With pictures omitted, restate the data word for word.

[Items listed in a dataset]
★ ★ ★ ★ ★ ★ ★

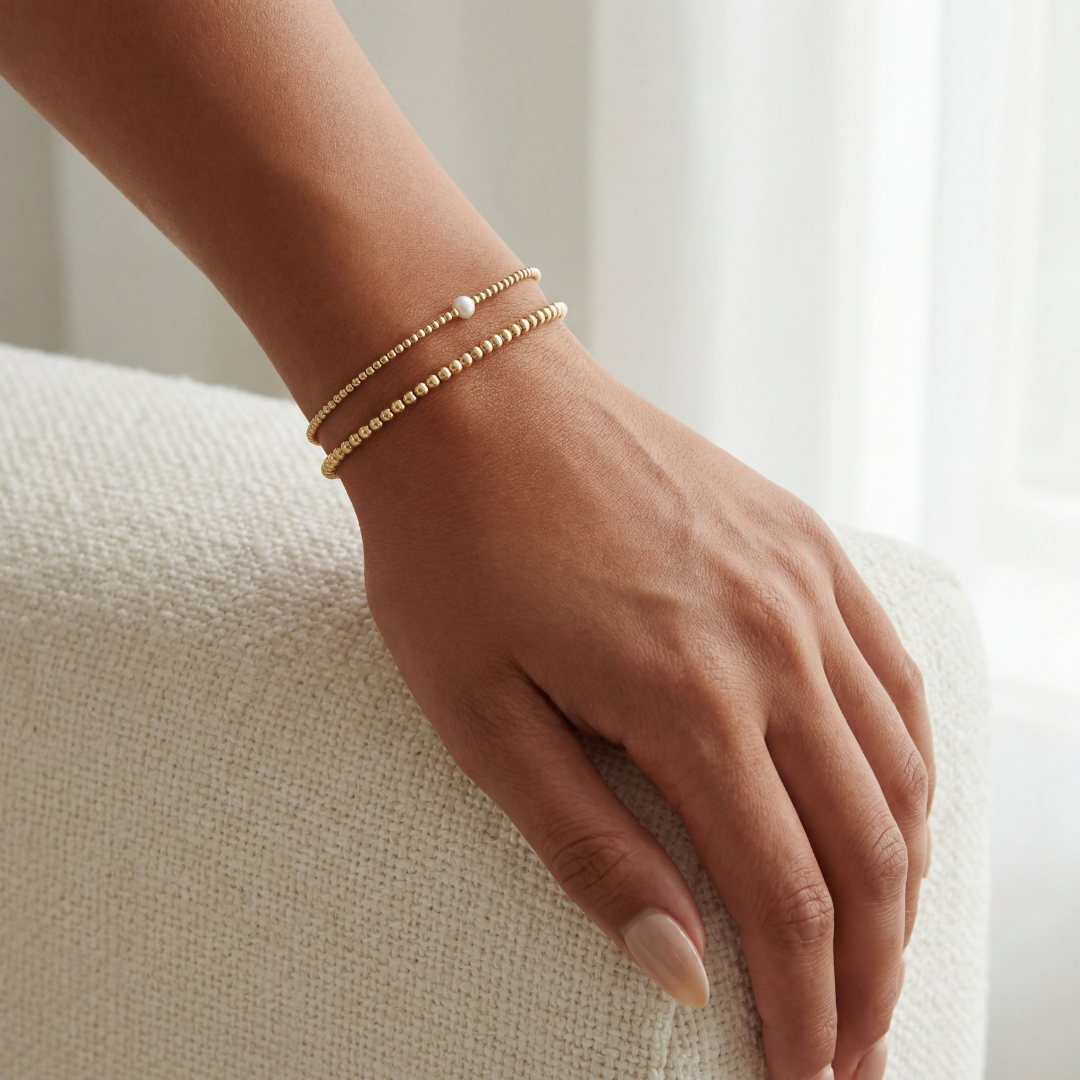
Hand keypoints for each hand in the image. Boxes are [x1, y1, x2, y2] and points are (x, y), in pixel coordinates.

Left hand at [336, 323, 933, 1079]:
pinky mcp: (802, 541)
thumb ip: (588, 846)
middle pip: (868, 846)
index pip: (786, 895)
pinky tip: (893, 806)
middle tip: (853, 1048)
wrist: (470, 396)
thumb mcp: (482, 714)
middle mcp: (774, 641)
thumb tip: (679, 966)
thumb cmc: (450, 551)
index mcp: (689, 696)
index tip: (806, 1078)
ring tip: (876, 950)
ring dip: (901, 874)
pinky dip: (906, 762)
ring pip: (898, 765)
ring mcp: (801, 583)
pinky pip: (889, 672)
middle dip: (870, 969)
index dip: (806, 1006)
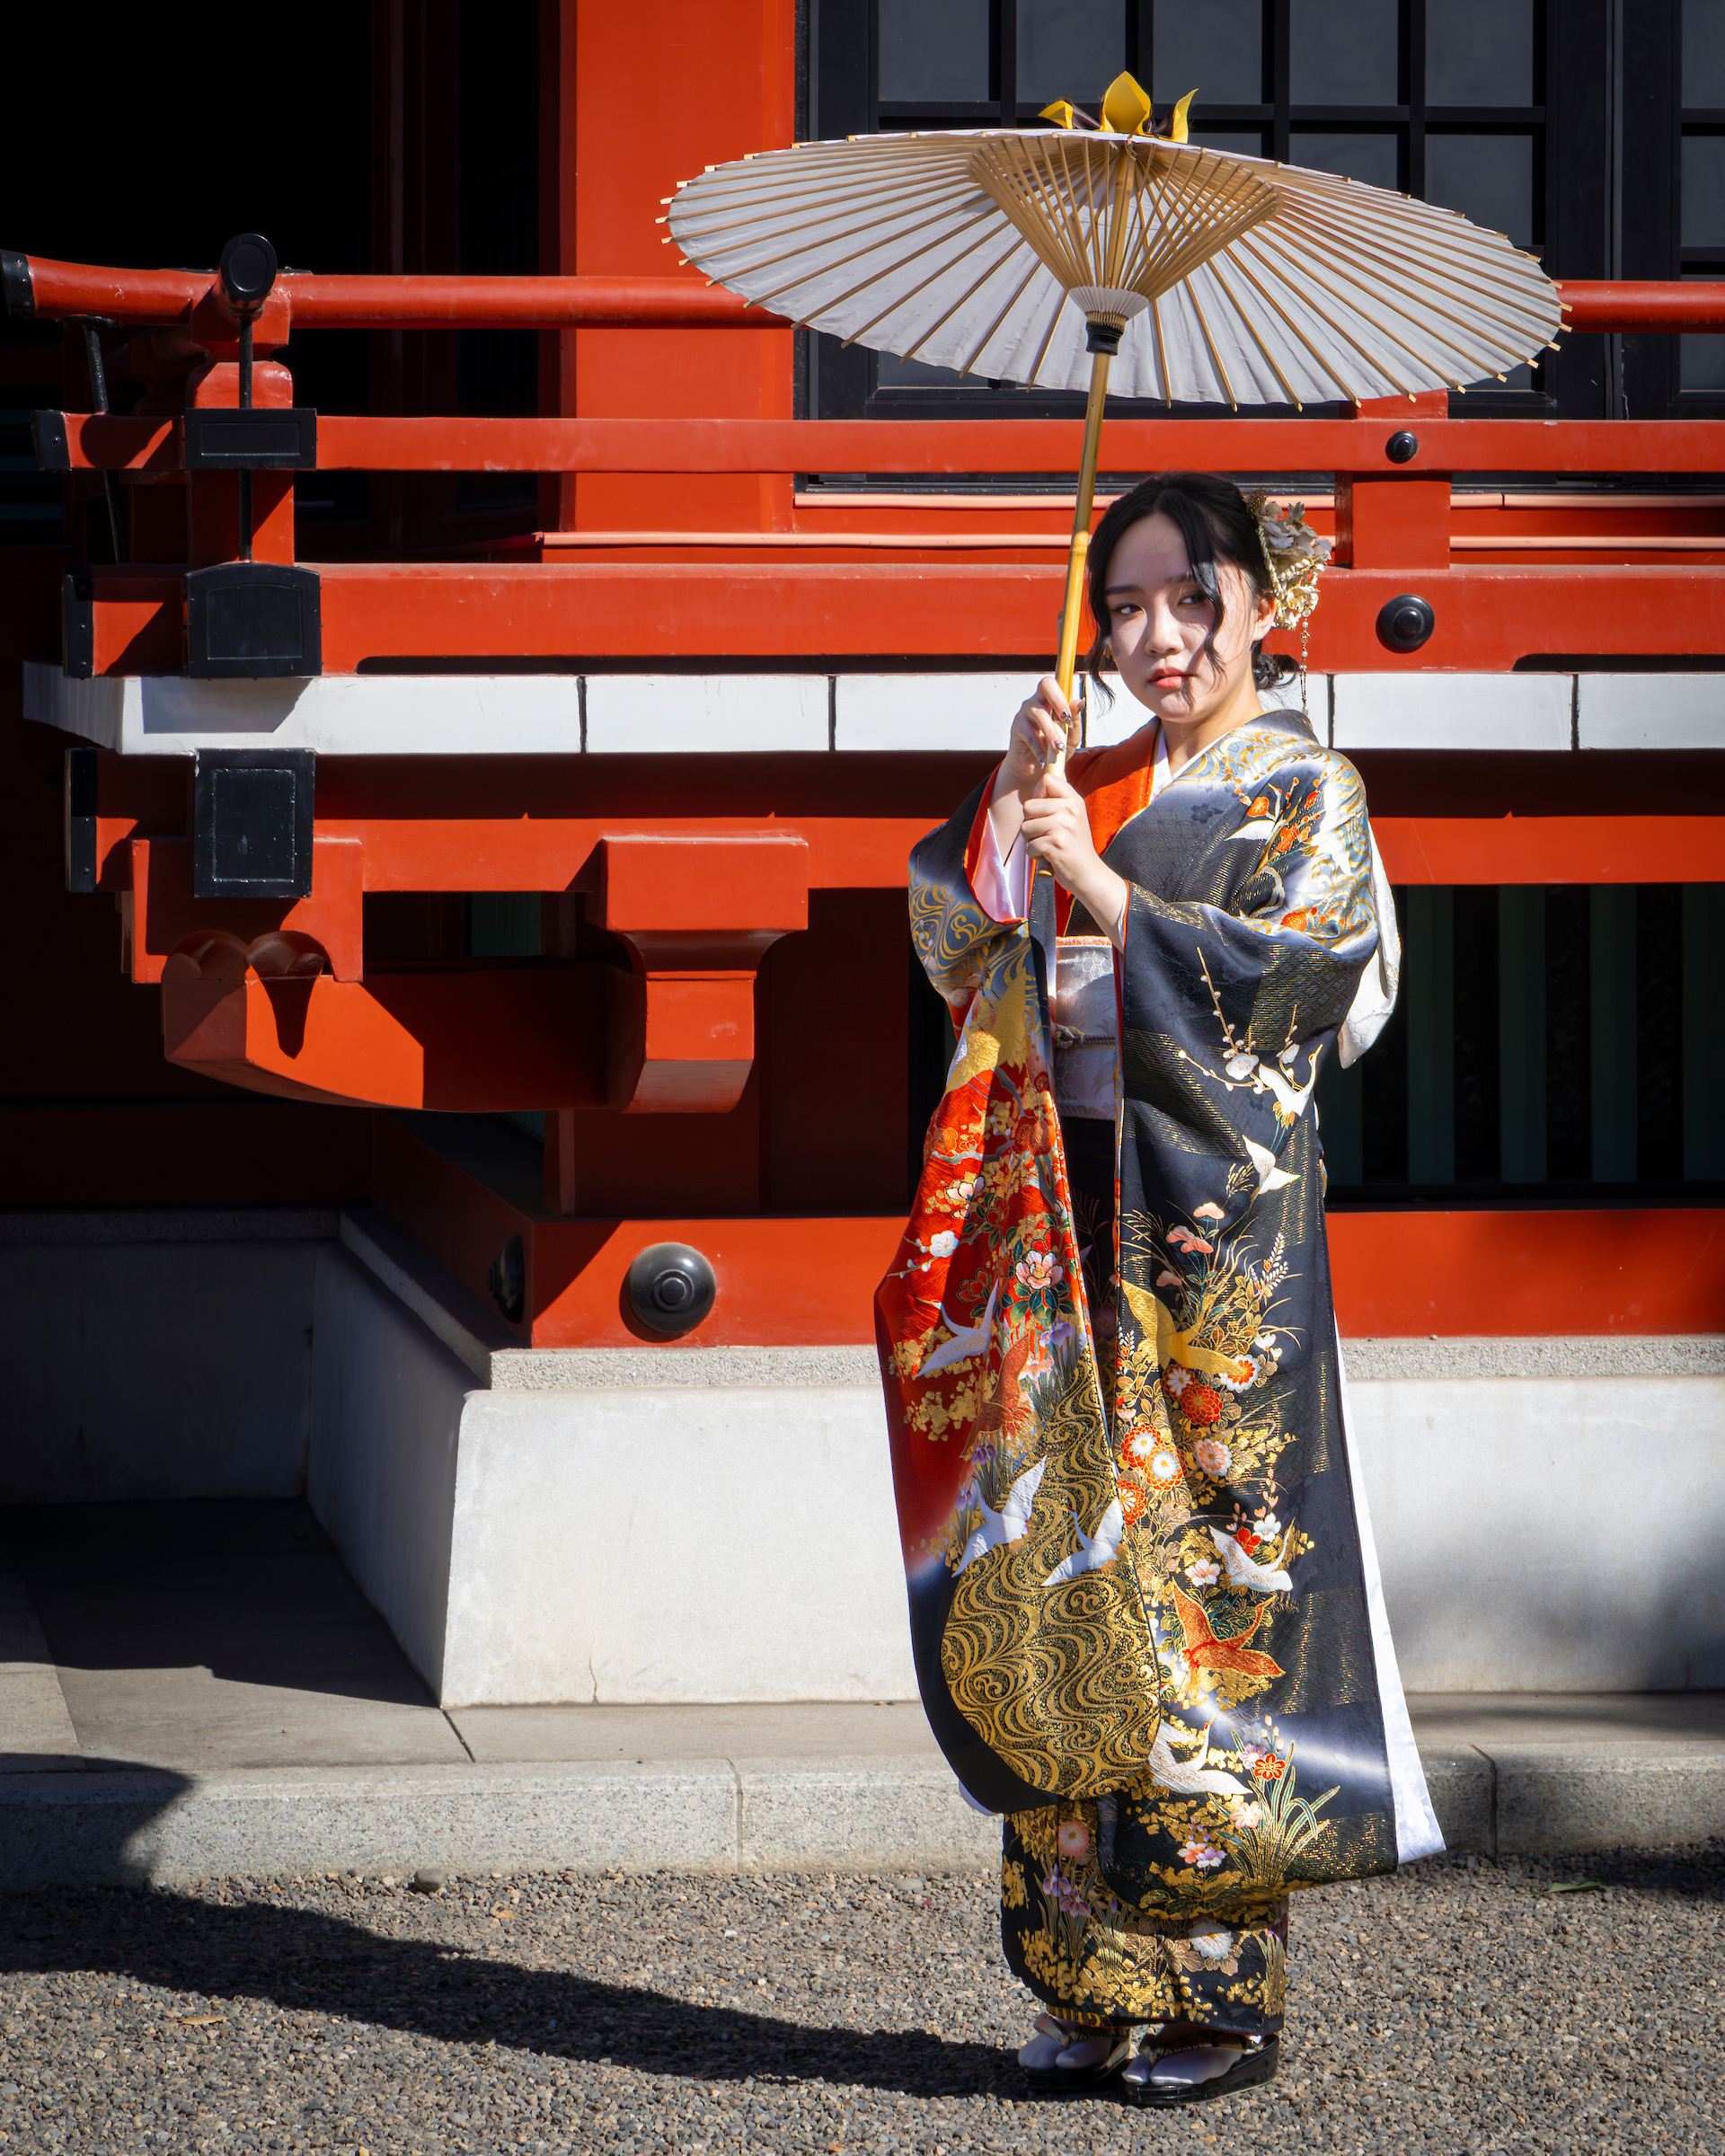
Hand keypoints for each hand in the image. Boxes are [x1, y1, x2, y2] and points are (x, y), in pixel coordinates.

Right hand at [998, 675, 1075, 803]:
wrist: (1037, 770)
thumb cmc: (1055, 749)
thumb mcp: (1071, 737)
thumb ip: (1075, 720)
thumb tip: (1081, 701)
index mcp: (1053, 699)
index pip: (1058, 682)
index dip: (1065, 692)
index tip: (1070, 714)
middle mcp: (1038, 700)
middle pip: (1045, 684)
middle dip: (1058, 700)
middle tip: (1066, 721)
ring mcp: (1025, 712)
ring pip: (1038, 713)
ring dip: (1051, 732)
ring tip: (1058, 748)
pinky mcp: (1017, 727)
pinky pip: (1029, 734)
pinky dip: (1039, 748)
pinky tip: (1044, 759)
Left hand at [1026, 773, 1127, 941]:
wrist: (1088, 873)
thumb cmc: (1074, 844)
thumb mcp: (1072, 816)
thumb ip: (1057, 799)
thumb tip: (1041, 781)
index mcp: (1074, 800)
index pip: (1047, 779)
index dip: (1038, 795)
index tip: (1046, 810)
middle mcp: (1070, 810)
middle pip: (1028, 806)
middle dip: (1031, 823)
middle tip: (1047, 834)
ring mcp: (1063, 827)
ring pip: (1025, 827)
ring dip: (1032, 840)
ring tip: (1049, 845)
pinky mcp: (1055, 844)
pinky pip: (1029, 845)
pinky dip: (1035, 854)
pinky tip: (1049, 856)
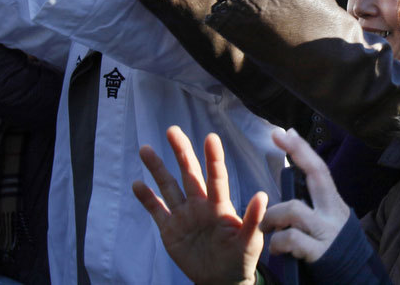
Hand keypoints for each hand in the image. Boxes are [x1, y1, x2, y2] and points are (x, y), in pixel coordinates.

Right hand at [133, 126, 266, 284]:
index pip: (216, 178)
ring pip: (168, 186)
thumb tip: (262, 195)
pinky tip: (136, 184)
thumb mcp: (250, 242)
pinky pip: (157, 210)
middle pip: (188, 173)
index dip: (213, 159)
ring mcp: (183, 215)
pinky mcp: (170, 229)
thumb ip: (253, 220)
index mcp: (220, 205)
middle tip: (173, 130)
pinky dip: (146, 198)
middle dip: (181, 151)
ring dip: (157, 168)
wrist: (221, 280)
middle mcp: (200, 204)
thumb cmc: (240, 258)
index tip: (211, 138)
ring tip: (145, 149)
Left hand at [260, 129, 349, 261]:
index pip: (319, 169)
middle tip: (280, 136)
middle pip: (318, 174)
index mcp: (332, 203)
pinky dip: (278, 243)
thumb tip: (296, 172)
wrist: (354, 279)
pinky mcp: (319, 253)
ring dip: (272, 217)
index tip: (286, 131)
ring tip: (266, 226)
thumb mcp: (326, 219)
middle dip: (298, 152)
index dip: (302, 149)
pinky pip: (291, 239)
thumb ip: (312, 200)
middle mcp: (332, 213)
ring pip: (293, 209)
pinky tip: (276, 249)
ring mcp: (326, 232)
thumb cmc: (331, 247)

★ ★ ★ ★ ★ ★ ★

> RESPONSE TO THIS EXERCISE:
Hand keypoints for each hand in the image. Boxes are [x1, y1, x2, y2] and points are (x, y), in pixel coordinates.

Left hand at [336, 323, 933, 1079]:
pinky mcp: (802, 541)
thumb ip: (588, 846)
middle pip: (868, 846)
index pip: (786, 895)
pinky tip: (893, 806)
middle tip: (853, 1048)
wrist: (470, 396)
thumb mcp: (482, 714)
middle mcp: (774, 641)
thumb tip: (679, 966)
thumb cmc: (450, 551)
index mcp: (689, 696)
index tip: (806, 1078)
ring tip: (876, 950)
ring dip: (901, 874)
pinky dip: (906, 762)
ring pip: (898, 765)
ring mcp: (801, 583)
pinky pip: (889, 672)
middle dip: (870, 969)
index dip: (806, 1006)
Hand keypoints for each hand in the image. Boxes are [x1, y1, x2, y2] and points are (x, y), in pixel coordinates.

Right hand at [998, 675, 1075, 803]:
wrist: (1037, 770)
thumb cmc: (1055, 749)
thumb mcp: (1071, 737)
thumb ip: (1075, 720)
thumb tip: (1081, 701)
index mcp: (1053, 699)
index pip: (1058, 682)
index dip: (1065, 692)
index tip: (1070, 714)
middle mcp: (1038, 700)
middle pip: (1045, 684)
middle dip: (1058, 700)
middle tip: (1066, 721)
ring mcp: (1025, 712)
ring pip: (1038, 713)
ring dip: (1051, 732)
ring tip: (1058, 748)
pinky mcp: (1017, 727)
pinky pip: (1029, 734)
pinky dip: (1039, 748)
pinky tip: (1044, 759)
Left hand at [1026, 773, 1127, 941]:
wrist: (1088, 873)
thumb cmc: (1074, 844)
thumb mcp: (1072, 816)
thumb ip: (1057, 799)
thumb tip: (1041, 781)
index mcp: (1074, 800)
index pip: (1047, 779)
index dip: (1038, 795)
index tip: (1046, 810)
middle mcp: (1070, 810)
middle pip: (1028, 806)
middle dip: (1031, 823)
middle tip: (1047, 834)
ring mcp: (1063, 827)
ring pip: (1025, 827)
ring dip: (1032, 840)
ring tip: (1049, 845)
pinky mcp: (1055, 844)
pinky pip: (1029, 845)
pinky dip: (1035, 854)
pinky tip: (1049, 856)
Hand keypoints for each hand in the image. Boxes are [x1, y1, x2, y2] and points are (x, y), in pixel coordinates.

Right hand at [133, 126, 266, 284]:
index pip: (216, 178)
ring pip: (168, 186)
thumb tip: (262, 195)
pinky tip: (136, 184)
thumb mcp: (250, 242)
pinky pip: (157, 210)
middle pip: (188, 173)
index dip: (213, 159)
ring mcp: (183, 215)
pinky mcp: (170, 229)
thumb ip: (253, 220)
index mcp: (220, 205)
middle tip: (173, 130)
pinky dip: (146, 198)
middle dip: (181, 151)
ring dip: (157, 168)
wrist: (221, 280)
middle mcp: (200, 204)
thumb cmc: (240, 258)
index tip: (211, 138)
ring tip: (145, 149)
Left hand at [260, 129, 349, 261]:
index pip: (319, 169)
middle tip: (280, 136)
middle pip: (318, 174)
index mcp: (332, 203)
pinky dip: (278, 243)
thumb tip: (296, 172)
wrist: (354, 279)
pinky mcp: (319, 253)
ring dip: (272, 217)
index tip: (286, 131)
ring tip: (266, 226)
thumb mcp: (326, 219)
middle dip: (298, 152)
index dip: (302, 149)
pinky pip: (291, 239)
thumb ip: (312, 200)
middle mcp: (332, 213)
ring pip: (293, 209)
pinky tip: (276, 249)
ring mcp: (326, 232)
thumb cmc: (331, 247)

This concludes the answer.